You can become a volunteer with the girls, which requires background checks and international travel. That takes more effort and investment and time, but it's very rewarding. I've had groups go with me every year.
ACT: For your birthday you asked people to donate to the St. Bernard Project. Why did you choose this cause?
ANNALYNNE: I got involved with SBP around the same time I got into anti-trafficking work. They were for two totally different reasons. With SBP, I made a trip to New Orleans after the storm and I wanted to see the rebuilding. It in no way occurred to me the damage would still be so catastrophic. We're coming up on eight years [since Katrina] and we still have over 1,000 families who have never been able to go home. I took a cab down to the most affected areas and the cab driver was like, "Are you meeting someone?"
I was like, "No, just seeing the area."
He was very hesitant. He said, "I don't want to take you down there."
I said, "No, no, I want to go."
He said, "I don't want to leave you." There was a lot of concern, and I was kind of dismissive of it until I arrived. When I got out of the cab, I was not in America. That's all I could think. This was how a developing country looked.
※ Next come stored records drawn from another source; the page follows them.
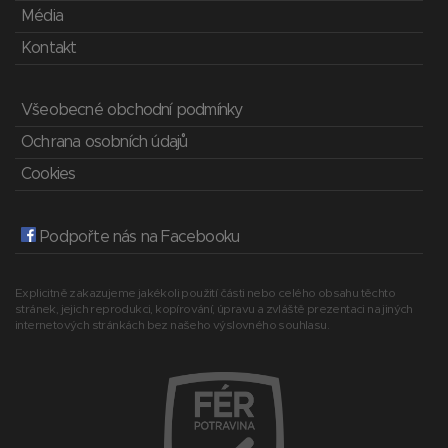
Média
Kontakt
Všeobecné obchodní podmínky
Ochrana osobních údajů
Cookies
Podpořte nás na Facebooku
Explicitně zakazujeme jakékoli použití části nebo celého obsahu těchto
stránek, jejich reprodukci, kopírování, úpravu a zvláště prezentaci na jiných
internetových stránkách bez našeho výslovného souhlasu.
I felt the desolation; it was really heavy. I just couldn't stop thinking about it, thinking, How did I not know? How did we not know? I understand about people not knowing about issues in Haiti, or Cambodia. I understand how Americans tend to talk about America. But this was America. Why weren't we talking about this?
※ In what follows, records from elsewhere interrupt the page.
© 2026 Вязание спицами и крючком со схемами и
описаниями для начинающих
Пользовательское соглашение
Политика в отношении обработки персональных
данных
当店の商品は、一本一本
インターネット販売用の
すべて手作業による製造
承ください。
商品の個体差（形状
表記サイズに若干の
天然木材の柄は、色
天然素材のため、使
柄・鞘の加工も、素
After the first season of "90210" wrapped, I went down and helped build houses. The founders of St. Bernard Project are now my good friends, and my 18-year-old cousin, instead of going to college this year, is working with Americorps. It's kind of a family thing for me.
Photo: AnnaLynne McCord and a friend in Cambodia.
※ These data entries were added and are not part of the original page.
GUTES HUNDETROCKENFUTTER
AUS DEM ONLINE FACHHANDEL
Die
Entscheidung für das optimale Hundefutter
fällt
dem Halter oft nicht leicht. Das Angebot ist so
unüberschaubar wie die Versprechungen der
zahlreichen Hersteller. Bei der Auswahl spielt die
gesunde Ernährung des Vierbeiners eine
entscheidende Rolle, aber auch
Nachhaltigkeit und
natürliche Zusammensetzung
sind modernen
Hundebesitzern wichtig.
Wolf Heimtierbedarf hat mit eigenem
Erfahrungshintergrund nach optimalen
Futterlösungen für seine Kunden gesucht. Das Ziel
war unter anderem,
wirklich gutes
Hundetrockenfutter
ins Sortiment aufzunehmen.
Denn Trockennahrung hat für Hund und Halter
ACT: When we last interviewed you, you told us about your cat Beach whom you'd just adopted. Can you tell us how she's doing?
ANNALYNNE: She's very well! She's the crazier of my two cats. The first day I got her home, there was no need for initiation. She took over the house and told my other cat Bunny to bug off, because this was her place now. They're so playful now, they're hilarious. Whatever I'm doing, my baby follows me. She's like a little dog, though I don't have to take her out and walk her. I have millions and millions of mommy pictures with her. The wonderful thing about Friends of Animals in Utah, the place where I adopted her from, is that they have an open cage policy. All the cats are free to roam about instead of being limited and caged.
ACT: What do you wish you knew as a teenager that you know now?
ANNALYNNE: That's interesting. I actually have a backward philosophy with that. Sometimes I wish I had what I had as a teenager that I don't have now, which is that fearless naivete. I went to New York at fifteen and thought I was going to take over the world, and at twenty-six I know there are a lot of bad things that could have happened to that fifteen-year-old girl. I'm still that person, believing that fear is the only thing you should fear, but I'm quicker to second guess things now. At fifteen I was ready to take it all on.
ACT: If you can pick any fellow celebrity to volunteer with – who would you pick and why?
ANNALYNNE: That's an easy one for me. It would be Angelina Jolie. There are so many amazing things celebrities can do just by lending their face, but she does more than that. She did it when the cameras weren't there and when the cameras are there because she knows what it brings to the cause. She's a very high-profile actress who already has the admiration of her peers and her fans, but it wasn't about that.